Henry joined the Portland VA in 1987. Beginning in the 1990s, he pioneered a stepwise approach to tinnitus care that involves five levels. The majority of patients need only basic education on how to manage the condition. As the levels progress, therapy gets more intensive and long-term.
Henry's model stresses careful individualized assessment to determine a person's needs. In fact, he developed the Tinnitus Functional Index and the Tinnitus and Hearing Survey, two important tools clinicians now use to assess whether the condition is present, how severe it is, and how it is responding to treatment.

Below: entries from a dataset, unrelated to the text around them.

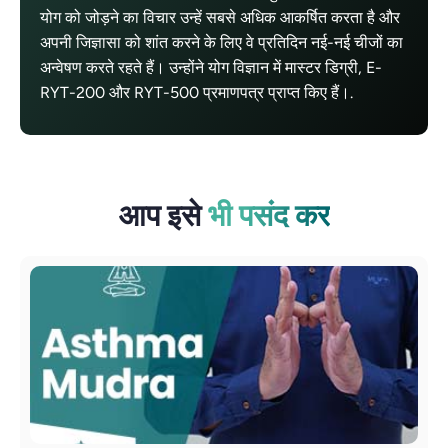
योग को जोड़ने का विचार उन्हें सबसे अधिक आकर्षित करता है और
अपनी जिज्ञासा को शांत करने के लिए वे प्रतिदिन नई-नई चीजों का
अन्वेषण करते रहते हैं। उन्होंने योग विज्ञान में मास्टर डिग्री, E-
RYT-200 और RYT-500 प्रमाणपत्र प्राप्त किए हैं।.
आप इसे
भी पसंद कर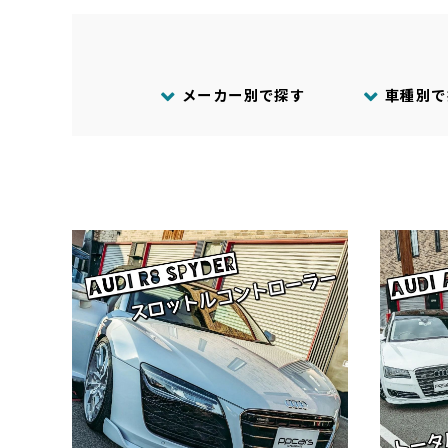
メーカー別で探す
車種別で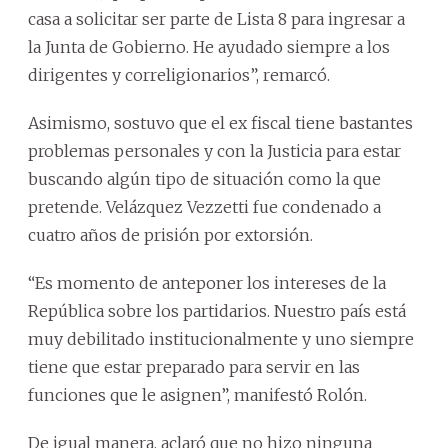
casa a solicitar ser parte de Lista 8 para ingresar a
la Junta de Gobierno. He ayudado siempre a los
dirigentes y correligionarios”, remarcó.
Asimismo, sostuvo que el ex fiscal tiene bastantes
problemas personales y con la Justicia para estar
buscando algún tipo de situación como la que
pretende. Velázquez Vezzetti fue condenado a
cuatro años de prisión por extorsión.
“Es momento de anteponer los intereses de la
República sobre los partidarios. Nuestro país está
muy debilitado institucionalmente y uno siempre
tiene que estar preparado para servir en las
funciones que le asignen”, manifestó Rolón.
De igual manera, aclaró que no hizo ninguna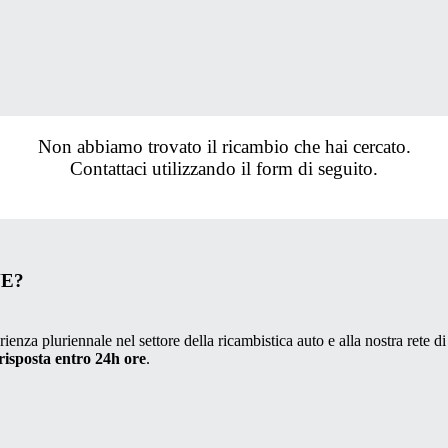
Non abbiamo trovato il ricambio che hai cercato.
Contattaci utilizzando il form di seguito.
VE?
ienza pluriennale nel settore della ricambistica auto e alla nostra rete di
risposta entro 24h ore
.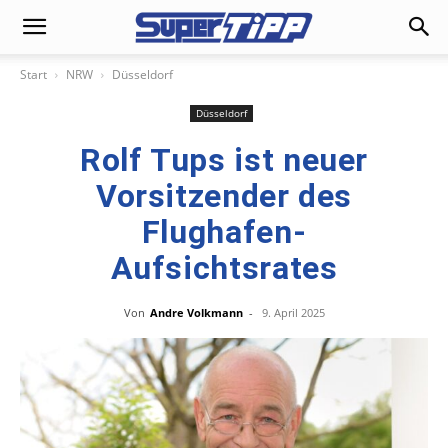
Start
NRW
Düsseldorf
Düsseldorf
Rolf Tups ist neuer
Vorsitzender des
Flughafen-
Aufsichtsrates
Von
Andre Volkmann
-
9. April 2025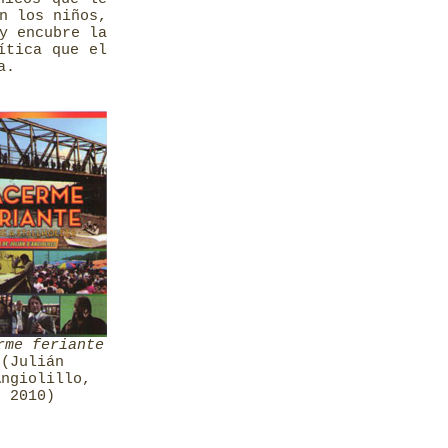
n los niños,
y encubre la
ítica que el
a.
rme feriante
(Julián
Angiolillo,
2010)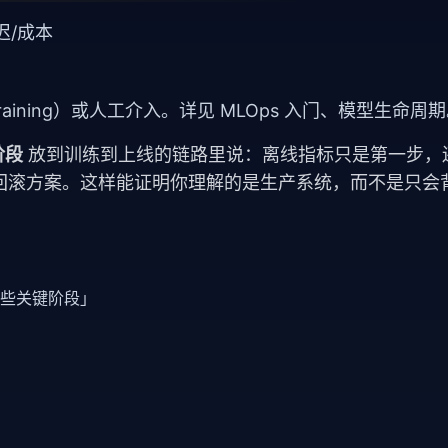
迟/成本
Training）或人工介入。详见
MLOps 入门
、
模型生命周期
阶段
放到训练到上线的链路里说：离线指标只是第一步，
回滚方案。这样能证明你理解的是生产系统，而不是只会
哪些关键阶段」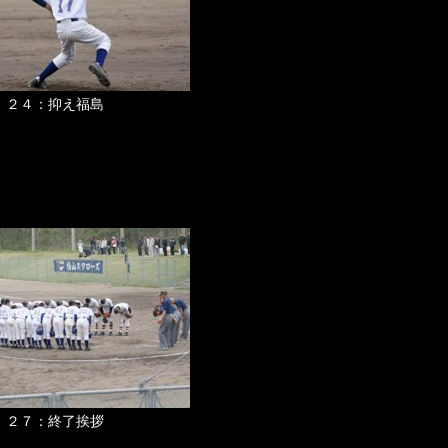
２４：抑え福島
２７：終了挨拶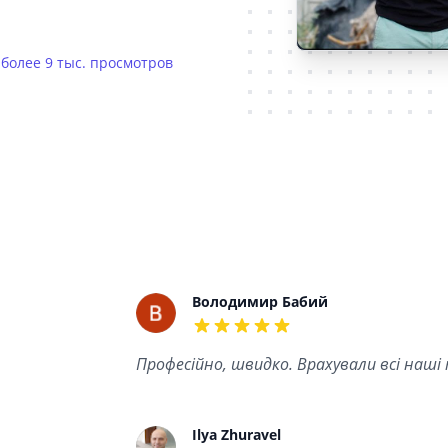
E
более 9 тыс. просмотров
Recent reviews
Володимир Бабий
5 out of 5 stars
Професійно, швидко. Врахували всі наші
Ilya Zhuravel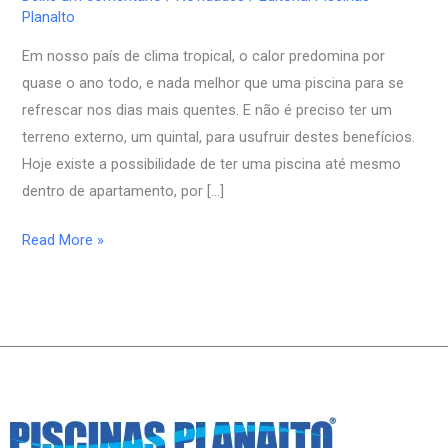
Piscinas
Planalto
Externas
Em nosso país de clima tropical, o calor predomina por
quase o ano todo, e nada melhor que uma piscina para se
refrescar nos dias mais quentes. E não é preciso ter um
terreno externo, um quintal, para usufruir destes benefícios.
Hoje existe a possibilidade de ter uma piscina até mesmo
dentro de apartamento, por […]
Read More »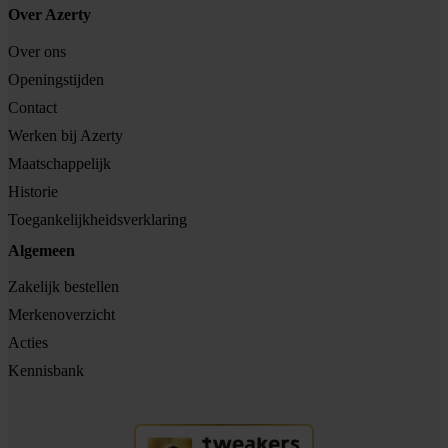
Over Azerty
Over ons
Openingstijden
Contact
Werken bij Azerty
Maatschappelijk
Historie
Toegankelijkheidsverklaring
Algemeen
Zakelijk bestellen
Merkenoverzicht
Acties
Kennisbank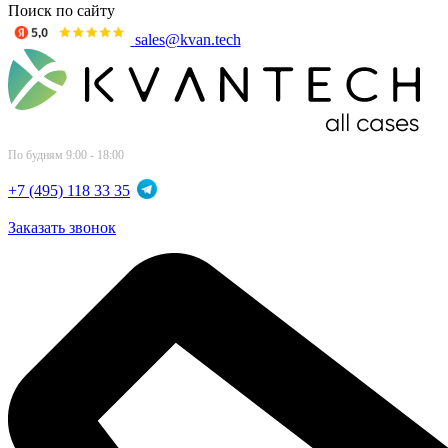
Поиск по сайту
sales@kvan.tech
По будням 9:00 - 18:00
+7 (495) 118 33 35
Заказать звонок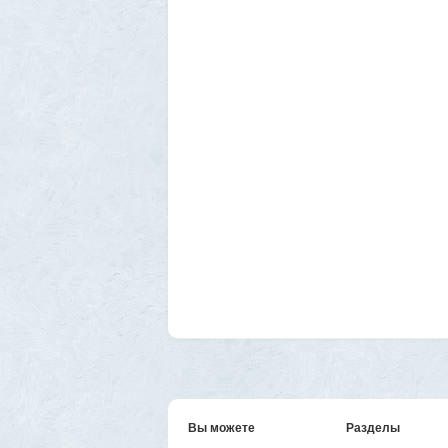
Вы можете
Разделы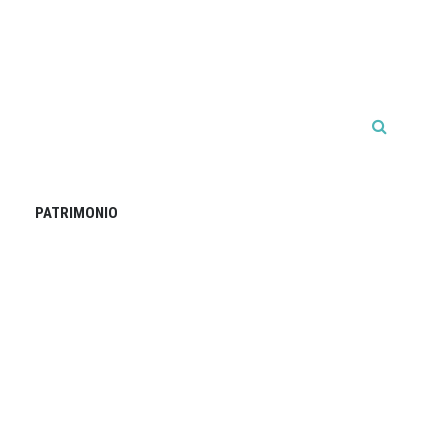
PATRIMONIO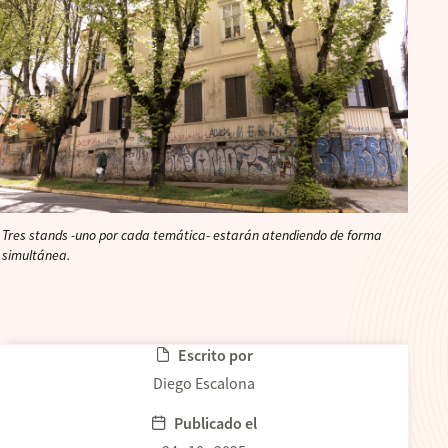
Tres stands -uno por cada temática- estarán atendiendo de forma
simultánea.
Escrito por
Diego Escalona
Publicado el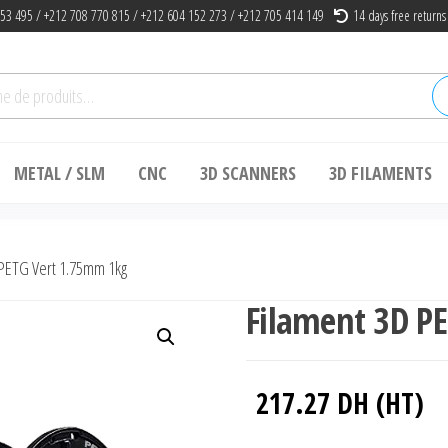
53 495 / +212 708 770 815 / +212 604 152 273 / +212 705 414 149
14 days free returns
he
METAL / SLM
CNC
3D SCANNERS
3D FILAMENTS
PETG Vert 1.75mm 1kg
Filament 3D P
217.27
DH (HT)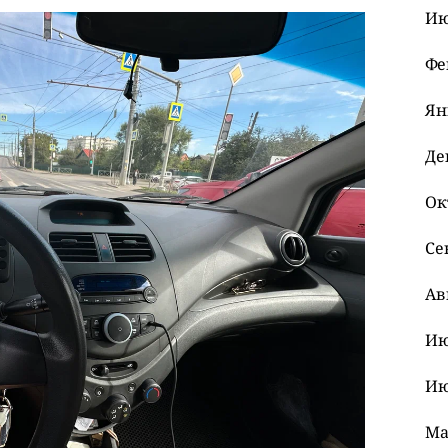
Ию
Фе
Ян
Де
Ок
Се
Ав
Ию
Ию
Ма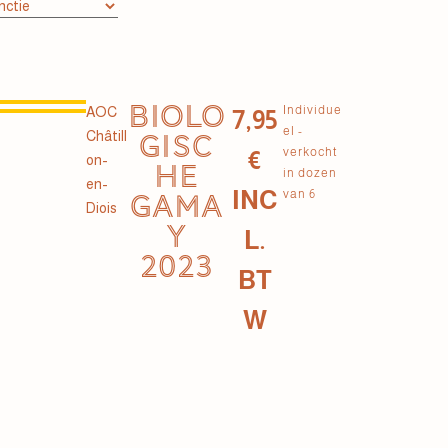
BIOLO
Individue
AOC
7,95
el -
Châtill
GISC
verkocht
€
on-
HE
in dozen
en-
INC
van 6
GAMA
Diois
Y
L.
2023
BT
W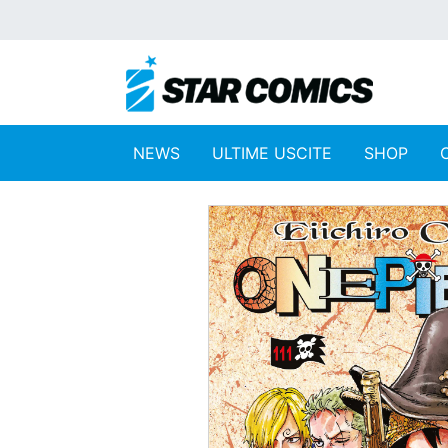
NEWS
ULTIME USCITE
SHOP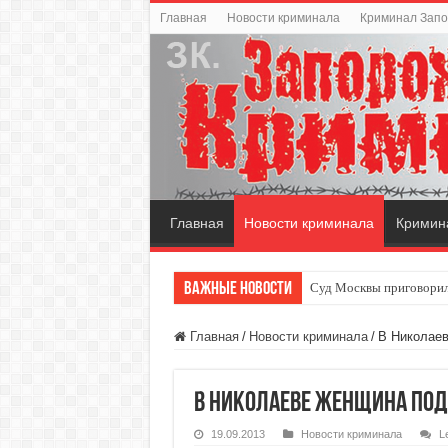
Главная
Новости криминала
Криминал Зап
Главная
Новости криминала
Кримин
Важные новости
Суд Москвы приговорил
Главная
/
Новости криминала
/
В Николае
В Николаеве женщина по
19.09.2013
Новости криминала
L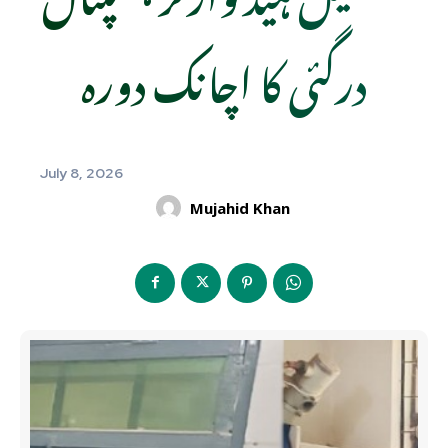
درگئی کا اچانک دورہ
July 8, 2026
Mujahid Khan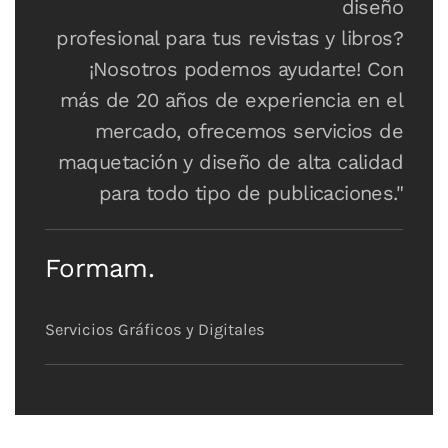
diseño
profesional para tus revistas y libros?
¡Nosotros podemos ayudarte! Con
más de 20 años de experiencia en el
mercado, ofrecemos servicios de
maquetación y diseño de alta calidad
para todo tipo de publicaciones."
Formam.
Servicios Gráficos y Digitales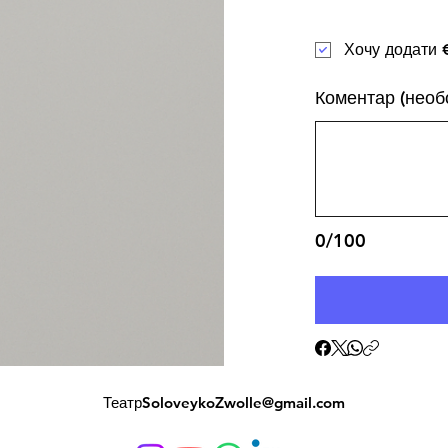
Хочу додати €
Коментар (необ
0/100
Театр
SoloveykoZwolle@gmail.com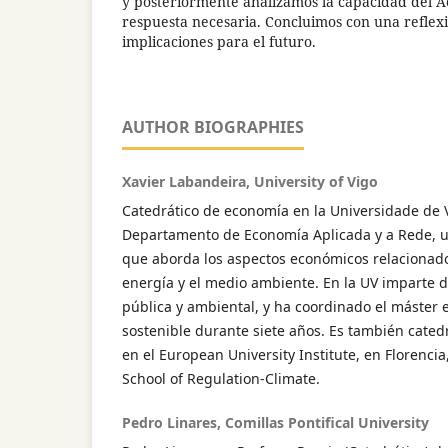
y posteriormente analizamos la capacidad del 
respuesta necesaria. Concluimos con una reflexi
implicaciones para el futuro.
AUTHOR BIOGRAPHIES
Xavier Labandeira, University of Vigo
Catedrático de economía en la Universidade de V
Departamento de Economía Aplicada y a Rede, u
que aborda los aspectos económicos relacionados
energía y el medio ambiente. En la UV imparte 
pública y ambiental, y ha coordinado el máster e
sostenible durante siete años. Es también catedr
en el European University Institute, en Florencia
School of Regulation-Climate.
Pedro Linares, Comillas Pontifical University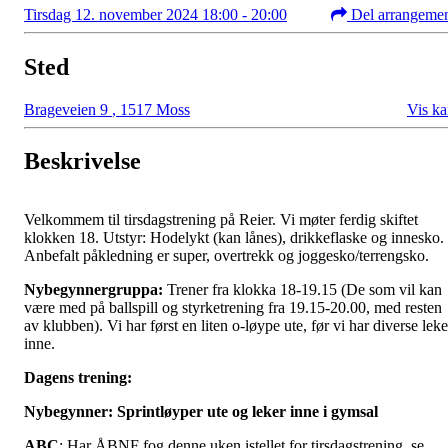
Tirsdag 12. november 2024 18:00 - 20:00
Del arrangeme
Sted
Brageveien 9
,
1517 Moss
Vis ka
Beskrivelse
Velkommem til tirsdagstrening på Reier. Vi møter ferdig skiftet
klokken 18. Utstyr: Hodelykt (kan lånes), drikkeflaske og innesko.
Anbefalt påkledning er super, overtrekk og joggesko/terrengsko.
Nybegynnergruppa:
Trener fra klokka 18-19.15 (De som vil kan
være med på ballspill og styrketrening fra 19.15-20.00, med resten
av klubben). Vi har først en liten o-løype ute, før vi har diverse leke
inne.
Dagens trening:
Nybegynner: Sprintløyper ute og leker inne i gymsal
ABC
: Har ÅBNF fog denne uken istellet for tirsdagstrening, se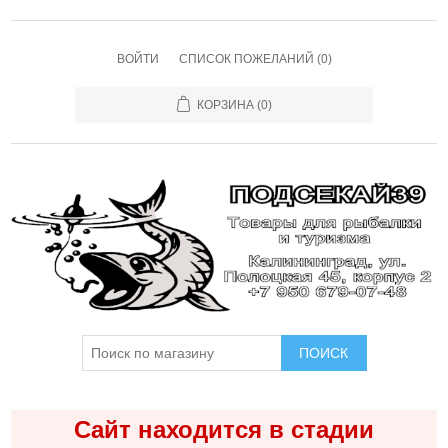
ВОЙТИ
СПИСОК ПОЖЕЛАНИЙ
(0)
КОРЗИНА
(0)
ПОИСК
Сайт находится в стадии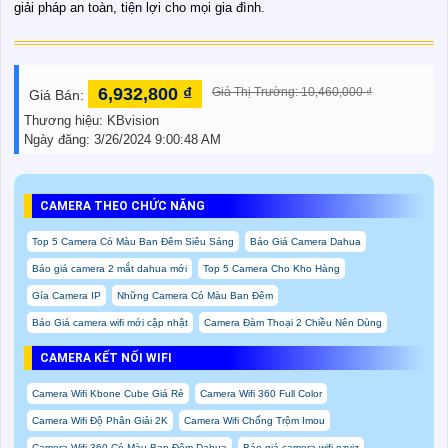
giải pháp an toàn, tiện lợi cho mọi gia đình.
6,932,800 ₫
Giá Thị Trường: 10,460,000 ₫
Giá Bán:
Thương hiệu:
KBvision
Ngày đăng:
3/26/2024 9:00:48 AM
CAMERA THEO CHỨC NĂNG
Top 5 Camera Có Màu Ban Đêm Siêu Sáng
Báo Giá Camera Dahua
Báo giá camera 2 mắt dahua mới
Top 5 Camera Cho Kho Hàng
Gía Camera IP
Những Camera Có Màu Ban Đêm
Báo Giá camera wifi mới cập nhật
Camera Đàm Thoại 2 Chiều Nên Dùng
CAMERA KẾT NỐI WIFI
Camera Wifi Kbone Cube Giá Rẻ
Camera Wifi 360 Full Color
Camera Wifi Độ Phân Giải 2K
Camera Wifi Chống Trộm Imou
Camera Wifi 360 Có Màu Ban Đêm Dahua
Báo giá camera wifi ezviz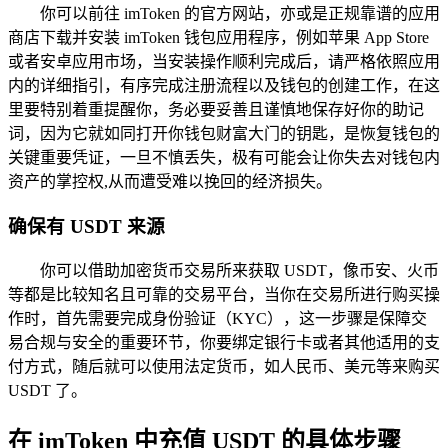
你可以前往 imToken 的官方网站，亦或是正规靠谱的应用
商店下载并安装 imToken 钱包应用程序，例如苹果 App Store
或者安卓应用市场，当安装操作顺利完成后，请严格依照应用
内的详细指引，有序完成注册流程以及钱包的创建工作，在这
里要特别着重提醒你，务必要妥善且谨慎地保存好你的助记
词，因为它就如同打开你钱包财富大门的钥匙，是恢复钱包的
关键重要凭证，一旦不慎丢失，极有可能会让你失去对钱包内
资产的掌控权,从而遭受难以挽回的经济损失。
确保有 USDT 来源
你可以借助加密货币交易所来获取 USDT，像币安、火币
等都是比较知名且可靠的交易平台，当你在交易所进行购买操
作时，首先需要完成身份验证（KYC），这一步骤是保障交
易合规与安全的重要环节，你要绑定银行卡或者其他适用的支
付方式，随后就可以使用法定货币，如人民币、美元等来购买
USDT 了。
在 imToken 中充值 USDT 的具体步骤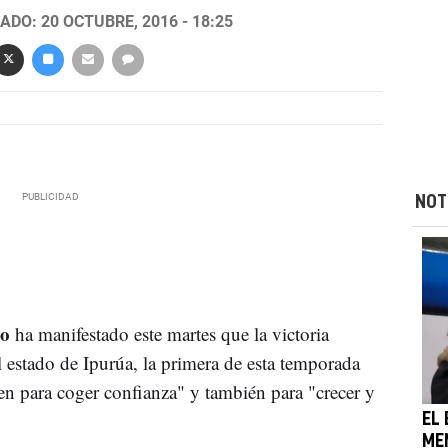
ADO: 20 OCTUBRE, 2016 - 18:25
NOT
mo
ha manifestado este martes que la victoria
 estado de Ipurúa, la primera de esta temporada
bien para coger confianza" y también para "crecer y
EL
MEN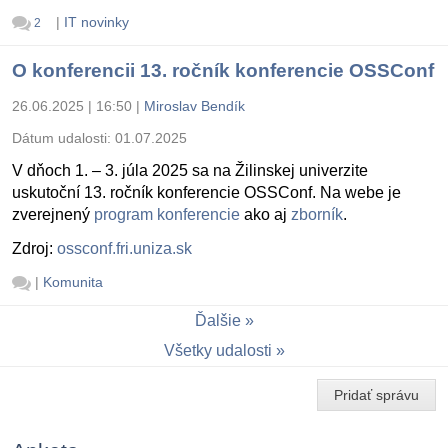
|
IT novinky
2
O konferencii 13. ročník konferencie OSSConf
26.06.2025 | 16:50
|
Miroslav Bendík
Dátum udalosti:
01.07.2025
V dňoch 1. – 3. júla 2025 sa na Žilinskej univerzite
uskutoční 13. ročník konferencie OSSConf. Na webe je
zverejnený
program konferencie
ako aj
zborník
.
Zdroj:
ossconf.fri.uniza.sk
|
Komunita
Ďalšie
Všetky udalosti
Pridať správu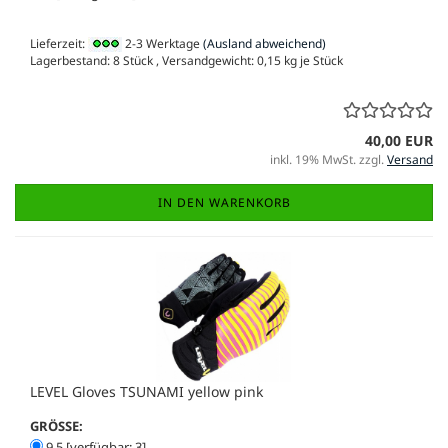
Lieferzeit:
2-3 Werktage
(Ausland abweichend)
Lagerbestand: 8 Stück , Versandgewicht:
0,15
kg je Stück
40,00 EUR
inkl. 19% MwSt. zzgl.
Versand
IN DEN WARENKORB
LEVEL Gloves TSUNAMI yellow pink
GRÖSSE:
9.5 [verfügbar: 3]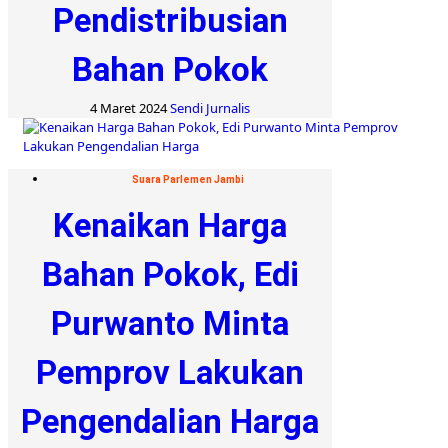
Pendistribusian
Bahan Pokok
4 Maret 2024
Sendi Jurnalis
Suara Parlemen Jambi
Kenaikan Harga
Bahan Pokok, Edi
Purwanto Minta
Pemprov Lakukan
Pengendalian Harga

Patients needing higher levels of care might use sound generators, or hearing aids with built-in sound generators, or other approaches such as tinnitus masking or cognitive behavioral therapy. Patients at various levels might benefit from guided imagery, deep breathing, or other relaxation exercises, or simply more engagement in pleasant pastimes they enjoy.
A key ingredient for many patients is some type of sound therapy: soothing sound, which makes the person feel better; background sound, which makes the tinnitus easier to ignore; or interesting sound, which helps shift attention away from the condition. Along with specially designed sound generators, everyday devices from iPods and radios to tabletop fountains and electric fans can play a role.
Henry has led a number of rigorous clinical trials testing the overall approach, or specific components of it. Two of the studies involved Veterans with traumatic brain injury. Research has also shown that Henry's method can be successfully delivered via telephone sessions, making it especially valuable for Veterans with tinnitus who live in rural areas.
In 2009, Henry and his team published a user-friendly 126-page manual called How to Manage Your Tinnitus: A Step-by-Step Workbook.
The dedication to the book, now used widely in VA clinics and by patients at home, reads: "This book is dedicated to our nation's military Veterans. We thank you for serving our country. You are the reason we enjoy freedom."
Established in 1998 by VA Rehabilitation Research and Development, the Magnuson Award consists of a plaque, a one-time award of $5,000, and $50,000 per year for up to three years to supplement ongoing peer-reviewed research. The award honors the life and legacy of Paul B. Magnuson, M.D., a bone and joint surgeon who spearheaded the expansion of VA research after World War II. He was known for his dedication in finding new treatments and devices to help Veterans cope with disabilities.